With climate change gaining momentum, its effects are increasingly coming into view and are disastrous- sea levels are rising and consumed the coastline, extreme weather is devastating lives and infrastructure. Although global warming has an equal impact on all countries, not all of the countries contribute the same to this problem and have the same resources to manage it. This gap has spawned one of the most controversial questions in international climate politics: who is to pay loss and damage in the vulnerable nations. The loss and damage debate on climate financing strikes the core of concerns of justice, responsibility and the future of global collaboration.

Defining Loss and Damage

Loss and damage is the term that defines the damage as a result of the climate change that can neither be prevented by mitigation nor adaption. This encompasses not only emergency catastrophes such as cyclones and flooding, but also gradual transformations such as desertification, acidification of the oceans and loss of biodiversity. Loss and damage finance responds to the damage and destruction already incurred by climate impacts, unlike adaptation finance which funds efforts to prepare against climate impacts. This difference renders it a politically charged topic as it implicitly accepts responsibility of harm.

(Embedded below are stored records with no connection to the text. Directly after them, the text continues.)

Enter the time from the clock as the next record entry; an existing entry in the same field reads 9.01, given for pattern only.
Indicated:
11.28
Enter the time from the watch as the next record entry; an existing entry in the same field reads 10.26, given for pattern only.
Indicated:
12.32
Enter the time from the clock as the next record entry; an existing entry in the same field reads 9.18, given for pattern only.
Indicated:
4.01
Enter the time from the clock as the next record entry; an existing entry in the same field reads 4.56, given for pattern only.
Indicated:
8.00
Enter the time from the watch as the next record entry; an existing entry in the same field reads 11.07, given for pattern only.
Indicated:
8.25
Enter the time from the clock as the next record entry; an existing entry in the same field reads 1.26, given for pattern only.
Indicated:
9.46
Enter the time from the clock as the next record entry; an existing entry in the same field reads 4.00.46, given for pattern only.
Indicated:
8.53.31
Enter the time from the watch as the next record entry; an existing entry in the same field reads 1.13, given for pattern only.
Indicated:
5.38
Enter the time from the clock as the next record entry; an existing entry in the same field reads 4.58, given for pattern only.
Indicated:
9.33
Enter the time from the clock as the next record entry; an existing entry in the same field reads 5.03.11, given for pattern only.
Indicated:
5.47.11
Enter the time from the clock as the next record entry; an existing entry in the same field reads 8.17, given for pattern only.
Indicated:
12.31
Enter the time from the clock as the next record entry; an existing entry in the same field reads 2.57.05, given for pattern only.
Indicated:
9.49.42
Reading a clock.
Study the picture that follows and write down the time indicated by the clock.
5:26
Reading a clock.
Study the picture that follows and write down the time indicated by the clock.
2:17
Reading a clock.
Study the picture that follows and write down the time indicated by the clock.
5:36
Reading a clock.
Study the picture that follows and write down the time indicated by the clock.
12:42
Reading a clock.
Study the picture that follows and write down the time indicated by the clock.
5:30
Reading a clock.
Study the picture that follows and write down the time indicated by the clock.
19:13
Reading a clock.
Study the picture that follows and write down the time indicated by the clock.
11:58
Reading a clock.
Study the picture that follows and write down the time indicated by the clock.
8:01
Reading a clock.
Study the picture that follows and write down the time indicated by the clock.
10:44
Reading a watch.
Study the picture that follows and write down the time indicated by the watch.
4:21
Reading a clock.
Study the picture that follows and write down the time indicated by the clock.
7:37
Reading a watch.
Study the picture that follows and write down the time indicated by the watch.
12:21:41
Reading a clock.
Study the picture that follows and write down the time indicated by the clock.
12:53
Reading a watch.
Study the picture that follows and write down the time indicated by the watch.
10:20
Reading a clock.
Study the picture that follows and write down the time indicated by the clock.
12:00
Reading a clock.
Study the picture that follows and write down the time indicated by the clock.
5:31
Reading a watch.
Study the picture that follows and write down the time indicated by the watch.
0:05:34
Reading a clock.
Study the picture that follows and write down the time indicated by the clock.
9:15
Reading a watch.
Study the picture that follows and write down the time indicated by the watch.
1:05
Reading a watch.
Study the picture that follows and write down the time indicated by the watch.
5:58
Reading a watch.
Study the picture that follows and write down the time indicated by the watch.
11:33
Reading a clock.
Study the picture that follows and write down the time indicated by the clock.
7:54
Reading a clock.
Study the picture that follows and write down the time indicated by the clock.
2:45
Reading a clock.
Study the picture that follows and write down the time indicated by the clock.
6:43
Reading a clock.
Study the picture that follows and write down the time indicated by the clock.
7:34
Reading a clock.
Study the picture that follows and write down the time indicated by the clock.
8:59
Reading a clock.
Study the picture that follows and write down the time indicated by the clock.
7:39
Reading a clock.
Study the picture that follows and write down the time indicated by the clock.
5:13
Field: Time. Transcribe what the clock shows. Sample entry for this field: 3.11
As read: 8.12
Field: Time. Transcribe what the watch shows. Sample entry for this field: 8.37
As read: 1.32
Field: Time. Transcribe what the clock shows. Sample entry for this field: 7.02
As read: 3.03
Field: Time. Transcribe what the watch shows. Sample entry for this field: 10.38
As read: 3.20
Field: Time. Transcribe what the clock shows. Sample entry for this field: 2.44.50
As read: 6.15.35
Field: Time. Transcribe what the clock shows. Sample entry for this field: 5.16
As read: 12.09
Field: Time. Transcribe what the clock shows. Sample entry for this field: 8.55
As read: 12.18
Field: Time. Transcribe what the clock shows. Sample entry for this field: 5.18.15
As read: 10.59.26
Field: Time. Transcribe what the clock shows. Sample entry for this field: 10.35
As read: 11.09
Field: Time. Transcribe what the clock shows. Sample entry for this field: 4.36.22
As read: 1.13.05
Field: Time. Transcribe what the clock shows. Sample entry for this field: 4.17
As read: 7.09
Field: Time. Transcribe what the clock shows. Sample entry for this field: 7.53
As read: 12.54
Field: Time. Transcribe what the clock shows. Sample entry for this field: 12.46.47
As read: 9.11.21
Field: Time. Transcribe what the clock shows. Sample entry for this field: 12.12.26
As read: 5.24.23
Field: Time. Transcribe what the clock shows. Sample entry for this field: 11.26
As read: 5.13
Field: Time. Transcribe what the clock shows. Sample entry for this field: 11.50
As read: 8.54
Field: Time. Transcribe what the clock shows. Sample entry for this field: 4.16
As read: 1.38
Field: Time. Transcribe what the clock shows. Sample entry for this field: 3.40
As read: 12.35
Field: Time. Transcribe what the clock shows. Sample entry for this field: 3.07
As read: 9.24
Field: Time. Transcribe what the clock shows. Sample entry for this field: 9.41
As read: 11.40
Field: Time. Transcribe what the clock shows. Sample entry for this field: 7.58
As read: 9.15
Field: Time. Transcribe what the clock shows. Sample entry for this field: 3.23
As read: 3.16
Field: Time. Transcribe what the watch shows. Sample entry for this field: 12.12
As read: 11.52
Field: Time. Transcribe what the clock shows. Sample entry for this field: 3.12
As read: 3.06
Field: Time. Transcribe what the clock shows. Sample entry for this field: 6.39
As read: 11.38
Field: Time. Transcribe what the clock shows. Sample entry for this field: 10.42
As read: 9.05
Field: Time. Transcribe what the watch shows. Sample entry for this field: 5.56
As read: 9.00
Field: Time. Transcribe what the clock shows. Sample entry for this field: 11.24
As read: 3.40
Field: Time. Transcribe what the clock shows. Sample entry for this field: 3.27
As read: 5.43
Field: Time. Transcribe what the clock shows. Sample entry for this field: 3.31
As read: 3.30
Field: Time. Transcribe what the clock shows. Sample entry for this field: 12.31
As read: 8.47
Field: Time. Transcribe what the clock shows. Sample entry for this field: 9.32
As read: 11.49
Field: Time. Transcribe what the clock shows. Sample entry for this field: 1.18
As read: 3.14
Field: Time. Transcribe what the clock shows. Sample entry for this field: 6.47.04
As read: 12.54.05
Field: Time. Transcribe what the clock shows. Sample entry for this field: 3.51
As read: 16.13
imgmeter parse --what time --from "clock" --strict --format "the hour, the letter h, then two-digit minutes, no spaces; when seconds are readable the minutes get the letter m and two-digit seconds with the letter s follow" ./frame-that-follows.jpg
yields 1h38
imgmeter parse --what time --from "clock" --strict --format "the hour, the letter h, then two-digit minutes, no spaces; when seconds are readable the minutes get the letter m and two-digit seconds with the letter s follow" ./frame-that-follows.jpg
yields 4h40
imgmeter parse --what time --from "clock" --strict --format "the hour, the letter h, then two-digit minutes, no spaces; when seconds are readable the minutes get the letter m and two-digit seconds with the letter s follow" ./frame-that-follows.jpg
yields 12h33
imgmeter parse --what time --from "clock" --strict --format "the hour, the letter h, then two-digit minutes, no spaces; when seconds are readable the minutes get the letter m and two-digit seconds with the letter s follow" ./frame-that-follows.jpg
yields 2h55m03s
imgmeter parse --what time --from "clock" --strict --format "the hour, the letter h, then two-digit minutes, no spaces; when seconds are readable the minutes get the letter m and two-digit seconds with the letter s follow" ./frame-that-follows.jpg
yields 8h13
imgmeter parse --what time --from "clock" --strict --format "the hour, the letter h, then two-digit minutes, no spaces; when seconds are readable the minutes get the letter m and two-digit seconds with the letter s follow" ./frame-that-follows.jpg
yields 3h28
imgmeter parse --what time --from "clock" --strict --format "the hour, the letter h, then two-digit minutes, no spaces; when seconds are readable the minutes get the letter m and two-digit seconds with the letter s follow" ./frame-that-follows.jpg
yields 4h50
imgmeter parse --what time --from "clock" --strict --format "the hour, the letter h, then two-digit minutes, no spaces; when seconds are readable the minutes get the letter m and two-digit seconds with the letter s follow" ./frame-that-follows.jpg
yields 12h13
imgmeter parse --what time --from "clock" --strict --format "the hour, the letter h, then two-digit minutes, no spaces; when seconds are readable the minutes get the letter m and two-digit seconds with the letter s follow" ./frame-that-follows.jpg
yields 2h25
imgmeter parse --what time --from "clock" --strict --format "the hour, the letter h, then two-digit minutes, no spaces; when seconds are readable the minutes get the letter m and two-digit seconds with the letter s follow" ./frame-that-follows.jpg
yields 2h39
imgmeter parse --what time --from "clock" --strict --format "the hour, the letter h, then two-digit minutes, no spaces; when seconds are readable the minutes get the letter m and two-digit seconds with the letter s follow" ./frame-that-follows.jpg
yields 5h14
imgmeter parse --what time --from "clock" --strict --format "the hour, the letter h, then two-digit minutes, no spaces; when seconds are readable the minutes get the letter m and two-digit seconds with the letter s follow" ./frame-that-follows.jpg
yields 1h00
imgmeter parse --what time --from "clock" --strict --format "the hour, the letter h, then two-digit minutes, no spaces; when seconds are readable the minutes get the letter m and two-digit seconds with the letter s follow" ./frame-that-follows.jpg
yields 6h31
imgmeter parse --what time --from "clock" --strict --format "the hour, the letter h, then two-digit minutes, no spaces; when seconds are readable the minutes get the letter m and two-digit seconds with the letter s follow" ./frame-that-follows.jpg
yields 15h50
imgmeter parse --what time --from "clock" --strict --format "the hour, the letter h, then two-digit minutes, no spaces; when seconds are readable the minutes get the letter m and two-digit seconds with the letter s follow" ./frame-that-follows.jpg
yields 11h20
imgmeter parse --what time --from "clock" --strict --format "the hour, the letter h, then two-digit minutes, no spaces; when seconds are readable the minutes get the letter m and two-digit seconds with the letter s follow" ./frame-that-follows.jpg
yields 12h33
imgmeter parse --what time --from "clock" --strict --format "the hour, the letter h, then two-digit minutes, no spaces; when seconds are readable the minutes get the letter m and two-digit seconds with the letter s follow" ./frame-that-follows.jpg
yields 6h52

Historical Climate Justice and Responsibility.

In the middle of the discussion is the idea of common but differentiated responsibilities. Since the 19 th century, the largest portion of greenhouse gases has been released by the industrialized countries, which helped them boost their economies. In the meantime, most developing states have made fewer contributions to the issue but are at the receiving end of the worst effects. Regarding climate justice, countries possessing wealth are obliged to offer funding support to those who have been affected in a disproportional manner by their past emissions. However, the richer nations tend to oppose the creation of an understanding of climate financing as reparations and like to say it is voluntary assistance or solidarity.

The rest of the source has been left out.